Bite-size Psych is a weekly psy­chology column by sophomore Quin Colhour.

From high school, to college to graduate school, stu­dents are expected to adapt to a higher pressure envi­ronment with more demands. 

In the aca­demic area specif­i­cally, most stu­dents agree with the Inter­na­tional Journal of Asian Social Science’s con­clusion: “there is a sig­nif­icant rela­tionship between study habits and aca­demic performance.” 

Stu­dents pro­gressing to high levels of post-sec­ondary edu­cation will likely face sit­u­a­tions in which everyone around them has effective study habits. In these sit­u­a­tions, the defining factor will be the quality of studying per­formed above the quantity. Psy­cho­logical research has estab­lished at least three ways stu­dents can max­imize their learning effi­ciency when studying.

The first strategy involves mixing sub­jects together in inter­me­diate intervals known as ‘inter­leaving.’
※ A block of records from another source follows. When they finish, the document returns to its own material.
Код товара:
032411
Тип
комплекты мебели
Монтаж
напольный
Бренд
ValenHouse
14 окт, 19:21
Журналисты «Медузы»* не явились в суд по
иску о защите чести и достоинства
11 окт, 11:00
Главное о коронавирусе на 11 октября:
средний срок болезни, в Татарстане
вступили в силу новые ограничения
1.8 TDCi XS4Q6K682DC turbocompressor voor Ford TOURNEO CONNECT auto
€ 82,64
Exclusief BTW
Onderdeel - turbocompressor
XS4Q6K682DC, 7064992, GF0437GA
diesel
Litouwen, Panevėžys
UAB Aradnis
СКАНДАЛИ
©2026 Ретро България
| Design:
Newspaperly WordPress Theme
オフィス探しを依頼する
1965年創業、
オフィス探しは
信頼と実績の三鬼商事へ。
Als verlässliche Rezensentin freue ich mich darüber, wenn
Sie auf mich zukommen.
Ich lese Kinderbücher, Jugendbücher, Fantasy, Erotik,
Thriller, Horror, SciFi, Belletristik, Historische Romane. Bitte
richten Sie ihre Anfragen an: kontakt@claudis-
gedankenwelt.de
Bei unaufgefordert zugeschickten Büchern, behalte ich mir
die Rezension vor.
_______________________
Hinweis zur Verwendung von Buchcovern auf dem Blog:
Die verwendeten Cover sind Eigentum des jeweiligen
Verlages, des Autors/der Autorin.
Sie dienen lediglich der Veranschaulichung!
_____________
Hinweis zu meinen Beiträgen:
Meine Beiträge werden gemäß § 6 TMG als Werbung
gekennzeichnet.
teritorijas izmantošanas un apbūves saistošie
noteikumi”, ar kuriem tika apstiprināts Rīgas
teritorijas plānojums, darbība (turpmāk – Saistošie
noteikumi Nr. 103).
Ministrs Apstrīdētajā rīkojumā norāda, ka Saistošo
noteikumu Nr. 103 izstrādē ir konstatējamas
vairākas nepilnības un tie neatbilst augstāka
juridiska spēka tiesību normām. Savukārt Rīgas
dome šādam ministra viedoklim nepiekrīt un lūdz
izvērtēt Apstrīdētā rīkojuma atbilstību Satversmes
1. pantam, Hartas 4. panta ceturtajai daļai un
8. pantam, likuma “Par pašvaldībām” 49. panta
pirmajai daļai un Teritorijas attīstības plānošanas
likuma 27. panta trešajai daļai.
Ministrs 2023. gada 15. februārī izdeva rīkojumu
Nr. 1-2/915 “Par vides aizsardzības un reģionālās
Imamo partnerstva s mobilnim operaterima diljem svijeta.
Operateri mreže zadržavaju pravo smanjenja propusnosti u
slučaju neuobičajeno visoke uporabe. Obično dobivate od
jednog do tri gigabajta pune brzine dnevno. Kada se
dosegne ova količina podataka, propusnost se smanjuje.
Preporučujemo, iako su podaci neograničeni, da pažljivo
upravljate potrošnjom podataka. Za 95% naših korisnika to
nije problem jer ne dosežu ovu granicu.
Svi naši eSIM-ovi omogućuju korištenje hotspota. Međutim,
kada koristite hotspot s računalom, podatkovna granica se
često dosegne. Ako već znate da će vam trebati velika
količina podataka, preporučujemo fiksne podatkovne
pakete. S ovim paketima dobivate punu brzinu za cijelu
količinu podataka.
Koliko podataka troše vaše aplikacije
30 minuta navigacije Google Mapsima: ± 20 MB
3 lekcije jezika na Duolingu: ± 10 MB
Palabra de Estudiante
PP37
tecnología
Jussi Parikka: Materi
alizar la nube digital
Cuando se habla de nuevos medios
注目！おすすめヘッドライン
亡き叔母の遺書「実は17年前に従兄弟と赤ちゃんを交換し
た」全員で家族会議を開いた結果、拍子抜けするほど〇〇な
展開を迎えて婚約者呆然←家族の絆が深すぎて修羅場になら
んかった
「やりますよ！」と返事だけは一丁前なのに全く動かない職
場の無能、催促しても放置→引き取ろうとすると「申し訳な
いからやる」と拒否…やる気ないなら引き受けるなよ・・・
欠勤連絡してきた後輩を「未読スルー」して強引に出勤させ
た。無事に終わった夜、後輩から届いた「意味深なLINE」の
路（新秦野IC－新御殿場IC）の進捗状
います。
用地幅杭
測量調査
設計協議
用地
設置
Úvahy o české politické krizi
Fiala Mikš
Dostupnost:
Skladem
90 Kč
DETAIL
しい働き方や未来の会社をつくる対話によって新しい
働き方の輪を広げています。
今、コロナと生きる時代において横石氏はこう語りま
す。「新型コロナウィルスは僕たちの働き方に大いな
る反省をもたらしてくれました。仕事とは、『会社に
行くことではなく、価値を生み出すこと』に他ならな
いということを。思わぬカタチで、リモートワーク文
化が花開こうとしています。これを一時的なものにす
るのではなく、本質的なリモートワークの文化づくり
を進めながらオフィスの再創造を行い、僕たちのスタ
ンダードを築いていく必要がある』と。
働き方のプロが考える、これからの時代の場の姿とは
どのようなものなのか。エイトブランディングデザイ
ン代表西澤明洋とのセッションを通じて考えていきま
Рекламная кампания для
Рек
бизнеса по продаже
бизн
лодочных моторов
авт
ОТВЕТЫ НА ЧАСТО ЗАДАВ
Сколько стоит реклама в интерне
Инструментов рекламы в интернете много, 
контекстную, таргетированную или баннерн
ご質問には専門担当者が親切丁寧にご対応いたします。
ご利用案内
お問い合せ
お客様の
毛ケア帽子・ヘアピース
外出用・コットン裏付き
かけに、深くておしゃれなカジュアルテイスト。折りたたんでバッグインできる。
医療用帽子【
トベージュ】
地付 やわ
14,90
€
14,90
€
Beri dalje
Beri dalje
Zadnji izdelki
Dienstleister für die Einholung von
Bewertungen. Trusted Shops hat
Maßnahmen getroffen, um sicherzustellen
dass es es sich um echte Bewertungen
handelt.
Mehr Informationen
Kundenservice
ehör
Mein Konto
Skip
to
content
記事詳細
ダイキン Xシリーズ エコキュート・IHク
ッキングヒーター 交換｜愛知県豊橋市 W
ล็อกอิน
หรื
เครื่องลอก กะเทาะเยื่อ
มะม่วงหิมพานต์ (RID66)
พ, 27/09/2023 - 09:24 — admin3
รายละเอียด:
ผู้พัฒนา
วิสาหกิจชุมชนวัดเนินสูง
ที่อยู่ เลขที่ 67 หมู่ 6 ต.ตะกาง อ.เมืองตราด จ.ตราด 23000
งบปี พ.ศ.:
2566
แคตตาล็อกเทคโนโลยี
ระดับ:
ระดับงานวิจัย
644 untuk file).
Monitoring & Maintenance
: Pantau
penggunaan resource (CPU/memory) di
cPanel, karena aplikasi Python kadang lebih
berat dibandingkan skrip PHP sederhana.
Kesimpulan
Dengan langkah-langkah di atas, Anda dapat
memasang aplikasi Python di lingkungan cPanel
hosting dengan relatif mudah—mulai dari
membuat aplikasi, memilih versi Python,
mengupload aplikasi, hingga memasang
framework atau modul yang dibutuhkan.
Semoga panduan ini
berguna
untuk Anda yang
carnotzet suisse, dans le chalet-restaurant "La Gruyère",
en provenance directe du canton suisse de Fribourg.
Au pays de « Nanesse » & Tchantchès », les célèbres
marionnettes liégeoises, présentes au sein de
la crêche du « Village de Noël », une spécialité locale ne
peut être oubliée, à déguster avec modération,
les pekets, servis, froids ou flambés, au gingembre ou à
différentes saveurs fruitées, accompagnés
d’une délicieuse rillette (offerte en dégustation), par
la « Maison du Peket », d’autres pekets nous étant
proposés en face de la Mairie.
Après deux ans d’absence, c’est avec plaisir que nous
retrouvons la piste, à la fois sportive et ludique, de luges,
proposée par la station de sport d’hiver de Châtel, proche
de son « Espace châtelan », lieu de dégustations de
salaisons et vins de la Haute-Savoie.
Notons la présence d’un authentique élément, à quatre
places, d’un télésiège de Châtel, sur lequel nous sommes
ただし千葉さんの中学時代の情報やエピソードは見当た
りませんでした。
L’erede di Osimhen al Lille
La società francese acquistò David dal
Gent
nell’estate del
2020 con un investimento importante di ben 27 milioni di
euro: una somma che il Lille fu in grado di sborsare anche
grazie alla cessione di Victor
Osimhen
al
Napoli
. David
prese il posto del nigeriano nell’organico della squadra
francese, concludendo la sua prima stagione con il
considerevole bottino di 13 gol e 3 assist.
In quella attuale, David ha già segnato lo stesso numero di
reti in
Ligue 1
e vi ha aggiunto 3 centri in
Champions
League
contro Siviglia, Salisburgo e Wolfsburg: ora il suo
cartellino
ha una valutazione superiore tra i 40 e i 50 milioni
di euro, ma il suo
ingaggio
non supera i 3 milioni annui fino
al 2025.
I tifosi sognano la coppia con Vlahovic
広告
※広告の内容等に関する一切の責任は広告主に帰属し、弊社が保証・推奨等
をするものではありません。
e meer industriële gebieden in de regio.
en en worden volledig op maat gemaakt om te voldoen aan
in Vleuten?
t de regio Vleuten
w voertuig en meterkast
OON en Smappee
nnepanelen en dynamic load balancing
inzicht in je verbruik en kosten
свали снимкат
An article on the subject from Effec­tiv­i­ology states “mixing material increases inter­ference during the per­for­mance of a task, which pro­motes the use of effective learning strategies by learners.” 

When the brain knows it must retain infor­mation while being dis­tracted by a dif­ferent subject, it recruits more effective con­cen­tration to learn the infor­mation more quickly. 

Sec­ondly, a study per­formed by the National Center for Biotech­nical Infor­mation (NCBI) showed that testing one’s own knowledge of the infor­mation learned was one of the most effective methods for preparing oneself for assess­ments such as exams. The study con­cluded that its “findings indicate that testing helps learning when learners must invest sub­stantial mental effort.” Thus, when there are large amounts of infor­mation to retain, self-testing enables stu­dents to invest the sub­stantial mental effort nec­essary to retrieve the infor­mation effectively.

Lastly, a student trying to teach what he wants to learn is one of the most effective learning strategies. An article by ResearchGate tells us that “explaining to others poten­tially offers more oppor­tu­nities to learn than explaining to oneself, because those who receive the expla­nation can also identify gaps and incon­sis­tencies and may demand clar­i­fi­cation or confrontation.” 

A student teaching what he’s learned forces him to make sure his under­standing is clear and logical enough to stand the test of criticism.